L'attività assume tuttavia valore vincolante soltanto quando sia compiuta dalla magistratura dello Stato nell'esercizio della funzione giurisdizionale. L'interpretazione della disposizione, attraverso cui il giudice giunge alla decisione del caso sottoposto al suo esame, svolge il suo ruolo autoritativo nei confronti delle sole parti del giudizio, che sono le sole destinatarie del provvedimento del giudice.[6] Le massime consolidate della giurisprudenza concorrono inoltre alla formazione del diritto sia nei sistemi di common law che di civil law con minore incidenza in questi ultimi.
Il termine in senso più strettamente letterale indica il complesso delle decisioni giudiziarie che si sono avute in merito all'applicazione di una norma giuridica, mediante la sua interpretazione e la formulazione di un principio del diritto; nei sistemi giuridici di common law i precedenti desumibili dalle decisioni giudiziarie sono vere e proprie fonti del diritto. Nel diritto italiano e in generale nei sistemi di civil law la sentenza del giudice produce, invece, effetti solo nei confronti delle parti, non cristallizzandosi nell'ordinamento come un vero e proprio precedente formalmente vincolante erga omnes.

CONSEGNA: Copia il passo del testo sulla giurisprudenza che comincia con "L'attività assume tuttavia" e finisce con "in questi ultimi.". Le voci riportate più avanti sono materiale a sé, distinto dal testo sulla giurisprudenza.

VOCI ESTRATTE:
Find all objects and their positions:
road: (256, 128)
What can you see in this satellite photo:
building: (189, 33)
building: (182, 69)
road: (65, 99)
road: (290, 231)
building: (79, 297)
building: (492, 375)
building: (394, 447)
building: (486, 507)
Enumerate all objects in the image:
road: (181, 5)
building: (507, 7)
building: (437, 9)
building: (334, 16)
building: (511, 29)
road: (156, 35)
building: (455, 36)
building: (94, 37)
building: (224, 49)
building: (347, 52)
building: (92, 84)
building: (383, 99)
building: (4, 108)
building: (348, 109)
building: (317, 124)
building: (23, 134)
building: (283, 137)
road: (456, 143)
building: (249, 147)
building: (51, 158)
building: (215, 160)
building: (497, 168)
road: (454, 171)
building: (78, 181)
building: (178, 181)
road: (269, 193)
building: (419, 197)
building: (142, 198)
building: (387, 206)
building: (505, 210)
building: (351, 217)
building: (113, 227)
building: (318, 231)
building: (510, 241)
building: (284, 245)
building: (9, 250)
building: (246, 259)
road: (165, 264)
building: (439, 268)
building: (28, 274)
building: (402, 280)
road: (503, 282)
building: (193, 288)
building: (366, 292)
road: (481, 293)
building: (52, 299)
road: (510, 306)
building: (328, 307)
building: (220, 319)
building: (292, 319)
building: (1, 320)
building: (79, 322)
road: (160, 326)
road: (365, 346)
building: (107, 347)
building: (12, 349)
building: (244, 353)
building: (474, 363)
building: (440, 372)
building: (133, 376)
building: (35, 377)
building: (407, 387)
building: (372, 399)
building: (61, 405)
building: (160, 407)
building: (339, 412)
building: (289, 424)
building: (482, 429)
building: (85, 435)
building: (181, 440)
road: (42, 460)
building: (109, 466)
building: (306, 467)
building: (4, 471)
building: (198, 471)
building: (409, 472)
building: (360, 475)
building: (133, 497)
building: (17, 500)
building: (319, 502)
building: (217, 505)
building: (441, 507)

RISPOSTA CORRETTA:
L'attività assume tuttavia valore vincolante soltanto quando sia compiuta dalla magistratura dello Stato nell'esercizio della funzione giurisdizionale. L'interpretazione della disposizione, attraverso cui il giudice giunge alla decisione del caso sottoposto al suo esame, svolge il suo ruolo autoritativo nei confronti delle sole parti del giudizio, che sono le sole destinatarie del provvedimento del giudice.[6] Le massime consolidate della giurisprudenza concorrono inoltre alla formazione del diritto sia nei sistemi di common law che di civil law con minore incidenza in questi ultimi.